This man who would be president wasn’t even man enough to own up to his marital indiscretion. Good thing he’s already made enough money to live out his days in obscurity. At this point, I doubt he could charm a jury into picking up the tab for coffee in the courthouse cafeteria. He’s damaged goods.
But a federal prosecution?
Were there Republicans in office, the airwaves would be filled this morning with cries of selective partisan prosecution. Recall the furor over the prosecution of Michigan’s Geoffrey Feiger, another high-flying trial lawyer with political ambitions. It took Gerry Spence to charm the pants off a Detroit jury to secure Feiger’s freedom.
But this is inside baseball. The Democrats are prosecuting one of their own. And to defend this man who would be president, but who has libidinal issues and a moribund sense of candor? Why the very lawyer who defended Bill Clinton, oh, he of the metaphysical subtlety when it comes to amorous dalliances – Gregory Craig, Clinton’s lawyer during impeachment proceedings.
This prosecution is hard to figure. It is as unseemly, and dare I say, as stupid, as the conduct it targets. Evidence continues to mount that the economy has fractured, tossing the now silent and vanishing middle class into the shadows, while bankers recover and enjoy immunity, and bailouts, from prosecution and accountability for conduct that makes Edwards’ affair look like little more than tawdry late-middle-age masturbation. Who authorized this expensive bout of bread and circuses?
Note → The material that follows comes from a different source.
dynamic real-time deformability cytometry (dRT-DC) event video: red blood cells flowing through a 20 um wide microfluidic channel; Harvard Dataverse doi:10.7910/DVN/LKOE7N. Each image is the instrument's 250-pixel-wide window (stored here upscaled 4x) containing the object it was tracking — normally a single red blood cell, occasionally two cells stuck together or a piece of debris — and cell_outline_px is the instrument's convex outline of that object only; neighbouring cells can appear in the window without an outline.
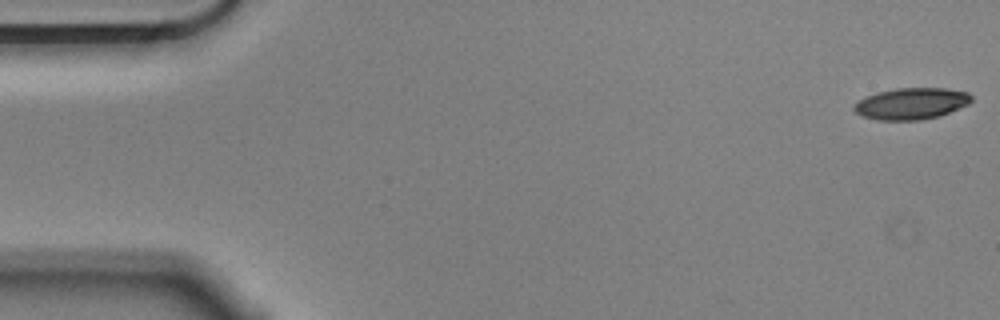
{"species": "Egyptian fruit bat (a non-hibernating species)", "species_latin": "Rousettus aegyptiacus", "temperature_condition": "cold", "stored_images_in_passage": 13, "camera_frame_rate_fps": 3000, "um_per_image_px": 0.085, "animal": {"sex": "male"}, "frame": {"image": 1, "passage_image": 1, "time_ms": 0.0, "image_size_px": [1000, 320], "cell_outline_px": [[972, 100], [968, 104], [948, 112], [936, 116], [920, 120], [876, 120], [860, 116], [852, 108], [864, 96], [876, 92], [896, 88], [948, 88], [968, 92], [972, 96]], "centroid_in_image_um": [77.43, 8.79], "position_along_channel_um": 7.6, "area_um2": 21.56}}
John Edwards is not fit to be president. He ought to have a drive-time radio show, that would be the thing for him. Play the soundtrack from Super Fly and let him gurgle into the air that there is no love quite so sweet as that stolen. I suppose some folks would listen. But I am betting his listeners would be drawn mostly from within the D.C. Beltway and big-time boardrooms of the leisure class with money to burn. The rest of us, frankly, don’t give a damn about Edwards.
The money spent on this prosecution would be better spent making jobs, or perhaps investigating the folks who planned and profited from the mortgage fraud that felled the economy and cost many Americans their homes. But I forget myself. We’ve been told those cases are too complicated to prosecute. So instead we get this silly morality play about Edwards.
I am voting for acquittal here. Not because I like Edwards. I am voting for an acquittal because I like a government that chooses to fiddle while the economy smolders even less than I like a middle-aged Lothario.